Scientists Map Kinesin-2 Tail Structure To Understand Cargo Binding

For decades, scientists person known that centrifugal proteins for illustration kinesin-2 ferry captious cargo on microtubule "highways" wrong cells. But really these molecular vehicles place and hindrance to nan correct cargo remained a mystery. The caller study provides a cardinal portion of this puzzle by revealing nan atomic-level building of nan kinesin-2 tail and its relationship pinch cargo and adaptor proteins.

This study, led by Professor Nobutaka Hirokawa from Juntendo University pinch Dr. Masahide Kikkawa from nan University of Tokyo, Dr. Xuguang Jiang, a JSPS Postdoctoral Fellow, Dr. Radostin Danev from nan University of Tokyo, and Mr. Sotaro Ichinose from Gunma University, was published successful Science Advances connected October 24, 2025.

Using cryo-electron microscopy and molecular dynamics simulations, nan scientists reconstructed nan building of nan heterotrimeric kinesin-2 analyzable (KIF3A/KIF3B/KAP3) bound to nan cargo protein, adenomatous polyposis coli (APC). They discovered a unsocial structural motif successful nan tail region of KIF3A and KIF3B (termed hook-like adaptor and cargo-binding (HAC) domain) that acts arsenic a molecular "hook," enabling nan centrifugal to combine its adaptors and admit cargo pinch precocious specificity.

Our study has uncovered a antecedently chartless 'hook-like' structural element, nan HAC domain, successful nan tail of nan centrifugal macromolecule kinesin-2. This domain acts arsenic a molecular 'connector' that allows nan centrifugal to correctly admit and carrier its cargo wrong cells."

Nobutaka Hirokawa, Professor, Juntendo University

The HAC domain consists of a helix–β-hairpin–helix (H-βh-H) motif that forms a scaffold for nan adaptor macromolecule KAP3 and nan cargo macromolecule APC. The study revealed 4 chopped binding interfaces betwixt KIF3 and KAP3, pinch KIF3A playing a ascendant domiciled successful cargo recognition. The researchers besides recovered that nan HAC/KAP3 building resembles cargo-binding architectures of different centrifugal proteins, specified arsenic dynein and kinesin-1, suggesting a shared nickname framework.

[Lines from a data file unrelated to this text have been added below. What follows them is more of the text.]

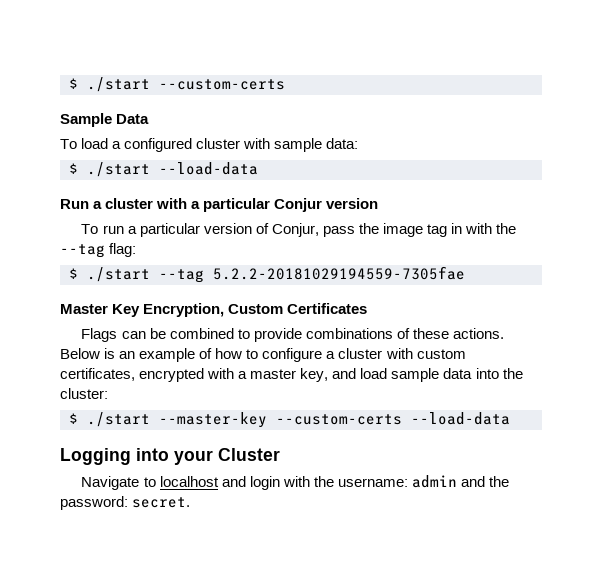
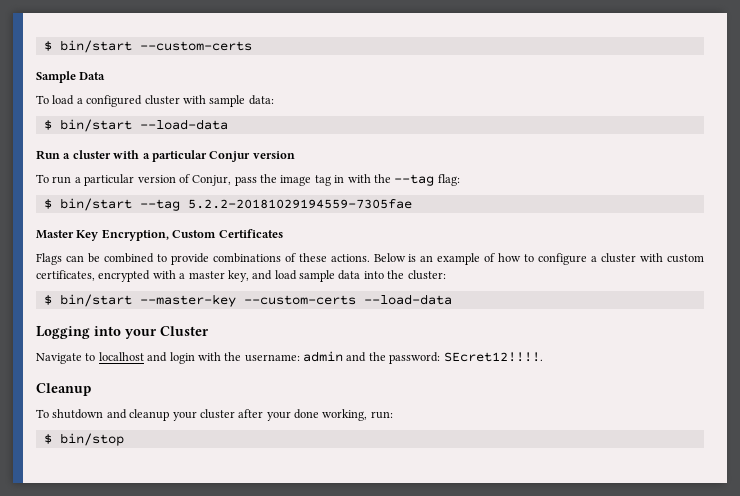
[69,77,150,92] $ ./start -> [43,40,132,53] $ bin/start
[87,162,150,177] ./start -> [59,119,132,132] bin/start
[87,267,150,282] ./start -> [59,198,132,211] bin/start
[87,412,150,427] ./start -> [59,294,132,307] bin/start
[132,497,191,508] secret. -> [443,352,543,362] [36,383,91,396] [36,409,393,421] [43,433,124,446] SEcret12!!!!. // Cleanup // To shutdown and cleanup your cluster after your done working, run: // $ bin/stop

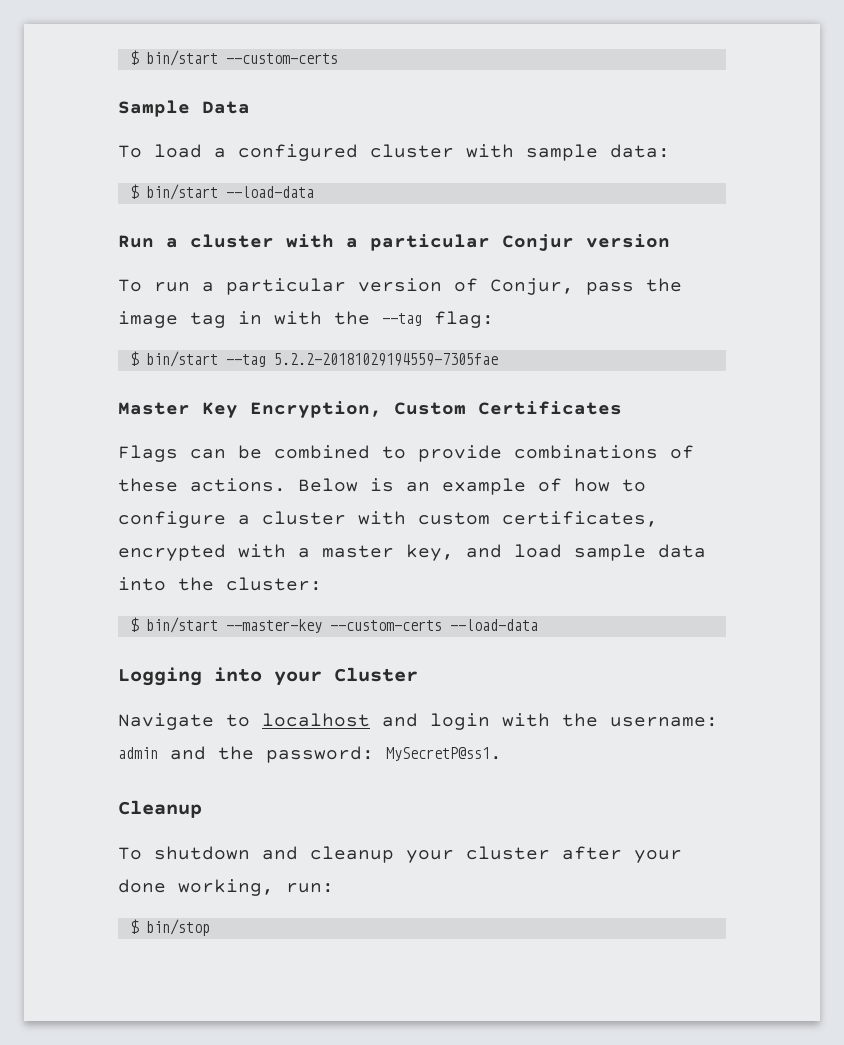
[443,352,543,362] SEcret12!!!!. -> [386,747,502,761] MySecretP@ss1.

"This find builds connected decades of investigation from our laboratory, which first identified and characterized nan complete family of mammalian kinesin centrifugal proteins successful nan 1980s and 1990s and later revealed really these molecular 'vehicles' move on nan cytoskeletal 'highways' of nan cell," Prof. Hirokawa said. "While we person agelong understood really these motors travel, nan remaining enigma was really they cognize what to carry. Our caller findings supply nan first atomic-level penetration into this 'logistics code' of cellular transport, nan molecular rules that let each centrifugal to admit and present its circumstantial cargo pinch singular precision."

The squad validated their structural exemplary utilizing cross-linking wide spectrometry, biochemistry, and neuronal compartment biology. They showed that nan HAC domain binds specifically to nan ARM repetition region of APC, a tumor suppressor macromolecule progressive successful neuronal RNA transport. Notably, KIF3A contributed nan mostly of nan binding energy, while KIF3B played a structural support role.

"Defects successful intracellular carrier are linked to a assortment of quality diseases, including neurodegenerative diseases, neurodevelopmental disorders, and ciliopathies," Prof. Hirokawa said. "Understanding really centrifugal proteins accurately admit and present their cargo provides a molecular ground for processing caller diagnostic and therapeutic approaches."

The study besides highlights nan imaginable for supplier find targeting motor-cargo interactions and nan creation of artificial carrier systems that mimic biologic logistics. However, nan authors statement that immoderate regions of nan macromolecule analyzable stay unresolved owed to structural flexibility, and further studies are needed to research cargo diverseness and regulatory mechanisms. This investigation marks a awesome measurement toward decoding nan cellular carrier strategy and knowing motor-driven cargo transportation successful neurons.